Napoleon would not admit that there had ever existed a genuine atheist, and:
A Christian and a Catholic, he recognized in religion alone the right to govern human societies. He looked on Christianity as the basis of all real civilization; and considered Catholicism as the form of worship most favorable to the maintenance of order and the true tranquility of the moral world; Protestantism as a source of trouble and disagreements.All atheists, every last one of them
-- Clemens Lothar Wenzel, Frst von Metternich-Winneburg, Memoirs of Prince Metternich, 1773-1815, ed. Prince Richard Metternich, tr. Mrs. Alexander Napier, 5 vols. (New York: Charles Scribner's Sons, 1880-1882), I: pp. 272-273.
Then again, maybe not.
"Concentration Camps" were invented by the British during the Second Boer War.

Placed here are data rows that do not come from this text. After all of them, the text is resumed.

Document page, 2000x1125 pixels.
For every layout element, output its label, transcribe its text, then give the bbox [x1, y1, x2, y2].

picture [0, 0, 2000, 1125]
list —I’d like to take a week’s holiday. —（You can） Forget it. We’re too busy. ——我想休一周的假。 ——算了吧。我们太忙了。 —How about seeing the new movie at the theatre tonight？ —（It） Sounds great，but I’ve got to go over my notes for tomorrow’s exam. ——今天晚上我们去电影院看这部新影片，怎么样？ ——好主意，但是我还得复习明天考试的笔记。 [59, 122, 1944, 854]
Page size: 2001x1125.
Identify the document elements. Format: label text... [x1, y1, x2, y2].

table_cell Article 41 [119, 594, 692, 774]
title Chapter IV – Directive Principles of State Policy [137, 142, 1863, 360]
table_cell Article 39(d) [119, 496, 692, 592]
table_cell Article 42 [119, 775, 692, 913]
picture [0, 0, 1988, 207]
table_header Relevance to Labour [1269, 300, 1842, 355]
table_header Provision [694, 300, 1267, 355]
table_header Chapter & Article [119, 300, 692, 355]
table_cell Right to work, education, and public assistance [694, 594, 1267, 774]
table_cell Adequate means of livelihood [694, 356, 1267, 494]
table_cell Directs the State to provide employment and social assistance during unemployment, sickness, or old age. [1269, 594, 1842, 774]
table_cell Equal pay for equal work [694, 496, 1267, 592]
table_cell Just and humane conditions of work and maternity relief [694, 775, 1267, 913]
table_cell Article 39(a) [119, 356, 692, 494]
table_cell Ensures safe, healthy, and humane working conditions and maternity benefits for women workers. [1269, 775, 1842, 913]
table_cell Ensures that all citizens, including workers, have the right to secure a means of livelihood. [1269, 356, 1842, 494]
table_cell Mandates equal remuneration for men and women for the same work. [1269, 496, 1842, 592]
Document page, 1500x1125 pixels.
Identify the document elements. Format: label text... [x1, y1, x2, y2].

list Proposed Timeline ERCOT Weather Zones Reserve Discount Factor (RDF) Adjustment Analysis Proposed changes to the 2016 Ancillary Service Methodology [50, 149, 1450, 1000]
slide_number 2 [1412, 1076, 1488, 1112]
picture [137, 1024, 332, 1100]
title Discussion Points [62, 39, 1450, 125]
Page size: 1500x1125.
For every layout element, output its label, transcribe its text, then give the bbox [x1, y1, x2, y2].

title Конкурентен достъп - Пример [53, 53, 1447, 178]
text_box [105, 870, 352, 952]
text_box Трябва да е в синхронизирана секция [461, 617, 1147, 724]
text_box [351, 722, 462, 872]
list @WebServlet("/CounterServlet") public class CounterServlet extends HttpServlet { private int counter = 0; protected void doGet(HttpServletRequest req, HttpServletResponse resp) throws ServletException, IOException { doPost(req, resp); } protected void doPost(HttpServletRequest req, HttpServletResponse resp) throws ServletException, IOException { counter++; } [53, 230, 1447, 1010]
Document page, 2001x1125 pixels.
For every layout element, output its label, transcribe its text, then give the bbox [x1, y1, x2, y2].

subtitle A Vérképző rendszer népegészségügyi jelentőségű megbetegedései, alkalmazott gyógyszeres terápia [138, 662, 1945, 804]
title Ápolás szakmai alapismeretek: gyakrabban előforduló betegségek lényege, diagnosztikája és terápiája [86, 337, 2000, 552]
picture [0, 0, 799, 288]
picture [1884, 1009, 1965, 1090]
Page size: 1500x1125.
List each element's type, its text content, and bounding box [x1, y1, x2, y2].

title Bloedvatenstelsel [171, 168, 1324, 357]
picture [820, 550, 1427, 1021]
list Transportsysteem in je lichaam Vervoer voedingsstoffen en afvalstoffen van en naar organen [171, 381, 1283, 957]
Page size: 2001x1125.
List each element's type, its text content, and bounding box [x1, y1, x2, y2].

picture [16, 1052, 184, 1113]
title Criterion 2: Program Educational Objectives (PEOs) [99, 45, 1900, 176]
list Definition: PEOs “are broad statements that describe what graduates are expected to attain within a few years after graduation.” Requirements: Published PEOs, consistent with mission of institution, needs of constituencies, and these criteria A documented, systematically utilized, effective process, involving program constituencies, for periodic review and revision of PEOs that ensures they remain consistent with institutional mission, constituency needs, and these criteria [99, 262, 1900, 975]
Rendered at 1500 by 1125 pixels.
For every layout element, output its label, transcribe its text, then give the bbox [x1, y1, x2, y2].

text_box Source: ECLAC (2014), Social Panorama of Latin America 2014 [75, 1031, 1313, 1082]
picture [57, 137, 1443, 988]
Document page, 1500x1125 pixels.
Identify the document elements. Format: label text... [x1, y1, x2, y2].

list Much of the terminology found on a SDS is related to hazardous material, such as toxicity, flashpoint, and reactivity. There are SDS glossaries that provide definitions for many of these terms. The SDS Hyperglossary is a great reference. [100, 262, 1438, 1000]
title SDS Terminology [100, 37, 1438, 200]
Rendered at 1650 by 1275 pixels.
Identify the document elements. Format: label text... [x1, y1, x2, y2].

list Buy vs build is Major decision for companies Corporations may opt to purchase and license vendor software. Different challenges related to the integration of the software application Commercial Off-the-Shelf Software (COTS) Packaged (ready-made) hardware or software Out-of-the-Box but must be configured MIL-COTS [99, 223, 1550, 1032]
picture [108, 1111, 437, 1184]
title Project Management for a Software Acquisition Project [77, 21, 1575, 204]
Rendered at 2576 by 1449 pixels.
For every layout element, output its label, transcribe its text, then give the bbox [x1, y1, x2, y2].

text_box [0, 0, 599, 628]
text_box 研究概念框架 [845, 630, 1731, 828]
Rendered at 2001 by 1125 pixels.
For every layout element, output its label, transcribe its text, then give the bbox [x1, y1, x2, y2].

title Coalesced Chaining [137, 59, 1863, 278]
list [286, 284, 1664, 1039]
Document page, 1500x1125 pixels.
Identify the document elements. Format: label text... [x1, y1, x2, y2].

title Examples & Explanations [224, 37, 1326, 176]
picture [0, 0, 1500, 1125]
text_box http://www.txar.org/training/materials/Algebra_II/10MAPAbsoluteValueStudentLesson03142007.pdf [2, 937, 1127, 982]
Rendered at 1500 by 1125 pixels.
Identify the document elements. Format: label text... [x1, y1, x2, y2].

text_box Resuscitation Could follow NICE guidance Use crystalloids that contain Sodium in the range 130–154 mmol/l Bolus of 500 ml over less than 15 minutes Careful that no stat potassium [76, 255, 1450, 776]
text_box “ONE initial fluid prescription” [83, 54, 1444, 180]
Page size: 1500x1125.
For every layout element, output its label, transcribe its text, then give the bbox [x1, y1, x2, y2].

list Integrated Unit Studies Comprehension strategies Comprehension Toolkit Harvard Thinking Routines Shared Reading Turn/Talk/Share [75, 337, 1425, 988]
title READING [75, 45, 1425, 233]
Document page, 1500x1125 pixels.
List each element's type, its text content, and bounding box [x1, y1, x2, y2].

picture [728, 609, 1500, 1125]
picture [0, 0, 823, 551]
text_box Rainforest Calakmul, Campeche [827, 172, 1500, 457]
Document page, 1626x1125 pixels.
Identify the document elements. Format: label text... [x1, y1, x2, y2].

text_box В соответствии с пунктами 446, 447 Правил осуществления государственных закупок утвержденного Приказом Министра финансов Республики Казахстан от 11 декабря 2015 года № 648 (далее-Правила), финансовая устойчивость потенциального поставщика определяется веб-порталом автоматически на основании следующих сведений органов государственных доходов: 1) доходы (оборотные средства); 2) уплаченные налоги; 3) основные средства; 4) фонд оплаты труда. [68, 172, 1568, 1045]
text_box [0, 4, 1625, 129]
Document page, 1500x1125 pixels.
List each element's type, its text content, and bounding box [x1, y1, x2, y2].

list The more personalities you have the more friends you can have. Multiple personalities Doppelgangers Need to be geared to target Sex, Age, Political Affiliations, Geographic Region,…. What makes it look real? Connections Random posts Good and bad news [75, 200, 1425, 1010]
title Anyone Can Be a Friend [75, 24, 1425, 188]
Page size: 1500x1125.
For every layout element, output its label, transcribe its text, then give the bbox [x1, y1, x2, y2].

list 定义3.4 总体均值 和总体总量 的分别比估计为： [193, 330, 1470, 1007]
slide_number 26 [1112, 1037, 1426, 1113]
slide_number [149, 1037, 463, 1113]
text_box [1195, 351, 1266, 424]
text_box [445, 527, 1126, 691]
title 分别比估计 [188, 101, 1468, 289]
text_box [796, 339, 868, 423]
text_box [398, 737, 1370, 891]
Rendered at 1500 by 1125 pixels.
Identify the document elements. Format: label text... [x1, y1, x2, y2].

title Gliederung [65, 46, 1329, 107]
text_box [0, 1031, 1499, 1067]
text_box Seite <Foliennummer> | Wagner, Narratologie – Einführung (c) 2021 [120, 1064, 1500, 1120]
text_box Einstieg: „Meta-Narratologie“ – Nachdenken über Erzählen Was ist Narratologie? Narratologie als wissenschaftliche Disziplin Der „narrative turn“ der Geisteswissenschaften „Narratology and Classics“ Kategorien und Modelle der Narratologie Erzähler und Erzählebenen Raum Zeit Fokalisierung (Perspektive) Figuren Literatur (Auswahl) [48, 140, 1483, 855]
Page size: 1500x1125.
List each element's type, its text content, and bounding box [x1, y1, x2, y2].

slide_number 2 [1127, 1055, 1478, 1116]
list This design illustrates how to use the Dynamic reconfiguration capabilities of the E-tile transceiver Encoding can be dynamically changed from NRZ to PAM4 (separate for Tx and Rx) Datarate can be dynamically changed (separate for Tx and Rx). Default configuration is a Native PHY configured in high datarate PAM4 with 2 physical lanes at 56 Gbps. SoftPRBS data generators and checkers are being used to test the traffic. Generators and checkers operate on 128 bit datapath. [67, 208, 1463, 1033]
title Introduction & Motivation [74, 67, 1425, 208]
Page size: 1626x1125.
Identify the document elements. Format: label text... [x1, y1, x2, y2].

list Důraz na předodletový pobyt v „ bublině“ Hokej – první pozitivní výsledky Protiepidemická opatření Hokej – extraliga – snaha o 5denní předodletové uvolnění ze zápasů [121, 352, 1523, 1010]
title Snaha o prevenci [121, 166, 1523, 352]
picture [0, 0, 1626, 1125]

The "Gulag" was simply enforced slave labor, and that's been known since before the beginning of written history. Indeed, all of the stuff you accuse "atheists" of doing (and an official government position on something does not mean the populace necessarily is of that particular bent -- note the modern United States, as officially atheist as you can possibly get) was created in more theistic times. The only thing different was the equipment which allowed efficiency on scales hitherto unknown. You can only whack so many people a day with an axe or guillotine, but automatic weapons increase your efficiency a couple of orders of magnitude.
Religion also gives one a ready-made justification for the slaughter of "non-believers" -- "God said it's alright because they're doomed anyway."